_What the task requires_
The records below are to be returned exactly as written, minus their pictures.

───

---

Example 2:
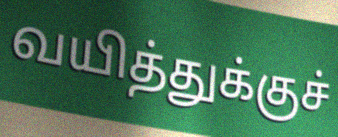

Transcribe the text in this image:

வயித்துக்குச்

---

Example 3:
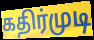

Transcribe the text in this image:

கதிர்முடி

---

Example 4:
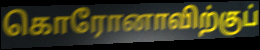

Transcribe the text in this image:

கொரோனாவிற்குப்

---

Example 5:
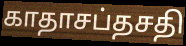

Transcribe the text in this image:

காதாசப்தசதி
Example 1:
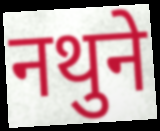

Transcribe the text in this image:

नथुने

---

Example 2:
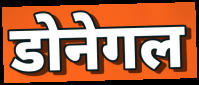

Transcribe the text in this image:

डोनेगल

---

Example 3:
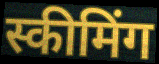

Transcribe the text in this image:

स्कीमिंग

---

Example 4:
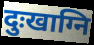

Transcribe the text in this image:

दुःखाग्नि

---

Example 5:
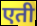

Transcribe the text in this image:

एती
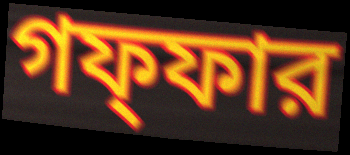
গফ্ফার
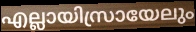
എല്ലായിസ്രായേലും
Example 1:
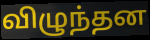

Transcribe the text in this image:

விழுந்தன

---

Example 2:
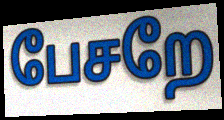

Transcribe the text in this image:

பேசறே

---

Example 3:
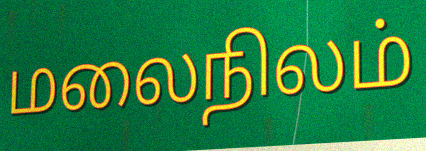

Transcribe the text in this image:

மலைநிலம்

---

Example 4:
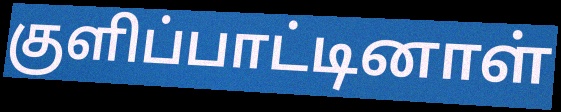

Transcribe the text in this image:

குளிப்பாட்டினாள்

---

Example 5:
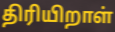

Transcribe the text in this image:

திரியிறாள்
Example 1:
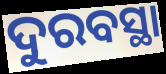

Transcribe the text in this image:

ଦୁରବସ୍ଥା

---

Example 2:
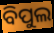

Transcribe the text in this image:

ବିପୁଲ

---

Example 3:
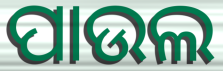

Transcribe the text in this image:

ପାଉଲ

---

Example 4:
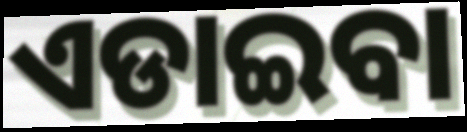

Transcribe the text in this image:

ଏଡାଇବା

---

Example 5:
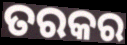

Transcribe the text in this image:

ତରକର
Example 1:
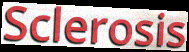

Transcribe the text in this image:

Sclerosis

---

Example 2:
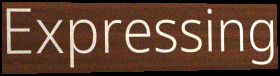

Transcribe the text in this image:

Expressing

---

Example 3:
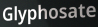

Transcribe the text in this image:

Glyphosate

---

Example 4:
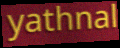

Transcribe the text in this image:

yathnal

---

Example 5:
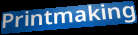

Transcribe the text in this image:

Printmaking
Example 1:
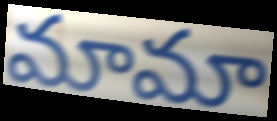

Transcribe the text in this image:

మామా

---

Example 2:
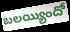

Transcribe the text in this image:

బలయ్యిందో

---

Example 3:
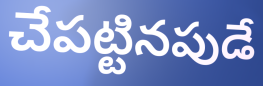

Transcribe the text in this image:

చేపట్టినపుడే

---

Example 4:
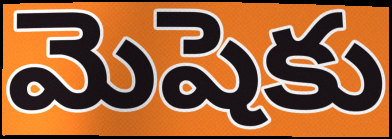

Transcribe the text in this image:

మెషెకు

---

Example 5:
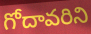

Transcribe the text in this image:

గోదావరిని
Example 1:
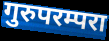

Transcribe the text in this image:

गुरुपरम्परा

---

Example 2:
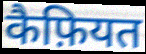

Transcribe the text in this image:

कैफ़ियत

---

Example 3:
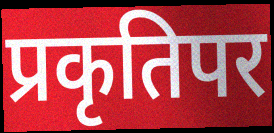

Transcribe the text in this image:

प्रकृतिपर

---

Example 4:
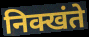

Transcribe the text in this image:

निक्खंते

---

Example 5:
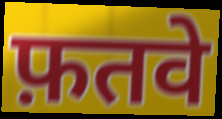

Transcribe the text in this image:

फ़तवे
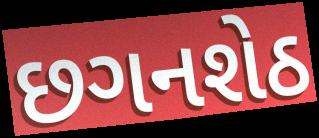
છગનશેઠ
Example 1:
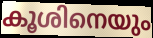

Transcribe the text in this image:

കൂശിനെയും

───

_Solution below_
---

Example 2:

Transcribe the text in this image:

வயித்துக்குச்

---

Example 3:

Transcribe the text in this image:

கதிர்முடி

---

Example 4:

Transcribe the text in this image:

கொரோனாவிற்குப்

---

Example 5:

Transcribe the text in this image:

காதாசப்தசதி
Example 1:

Transcribe the text in this image:

नथुने

---

Example 2:

Transcribe the text in this image:

डोनेगल

---

Example 3:

Transcribe the text in this image:

स्कीमिंग

---

Example 4:

Transcribe the text in this image:

दुःखाग्नि

---

Example 5:

Transcribe the text in this image:

एती
গফ্ফার
എല്ലായിസ്രായേലും
Example 1:

Transcribe the text in this image:

விழுந்தன

---

Example 2:

Transcribe the text in this image:

பேசறே

---

Example 3:

Transcribe the text in this image:

மலைநிலம்

---

Example 4:

Transcribe the text in this image:

குளிப்பாட்டினாள்

---

Example 5:

Transcribe the text in this image:

திரியிறாள்
Example 1:

Transcribe the text in this image:

ଦୁରବସ୍ଥା

---

Example 2:

Transcribe the text in this image:

ବିପୁଲ

---

Example 3:

Transcribe the text in this image:

ପାଉଲ

---

Example 4:

Transcribe the text in this image:

ଏଡାଇବା

---

Example 5:

Transcribe the text in this image:

ତରକର
Example 1:

Transcribe the text in this image:

Sclerosis

---

Example 2:

Transcribe the text in this image:

Expressing

---

Example 3:

Transcribe the text in this image:

Glyphosate

---

Example 4:

Transcribe the text in this image:

yathnal

---

Example 5:

Transcribe the text in this image:

Printmaking
Example 1:

Transcribe the text in this image:

మామా

---

Example 2:

Transcribe the text in this image:

బలయ్యిందో

---

Example 3:

Transcribe the text in this image:

చేపట్టినపుడే

---

Example 4:

Transcribe the text in this image:

మెషెకు

---

Example 5:

Transcribe the text in this image:

గోదావరిని
Example 1:

Transcribe the text in this image:

गुरुपरम्परा

---

Example 2:

Transcribe the text in this image:

कैफ़ियत

---

Example 3:

Transcribe the text in this image:

प्रकृतिपर

---

Example 4:

Transcribe the text in this image:

निक्खंते

---

Example 5:

Transcribe the text in this image:

फ़तवे
છગનશેઠ
Example 1:

Transcribe the text in this image:

കൂശിനെയും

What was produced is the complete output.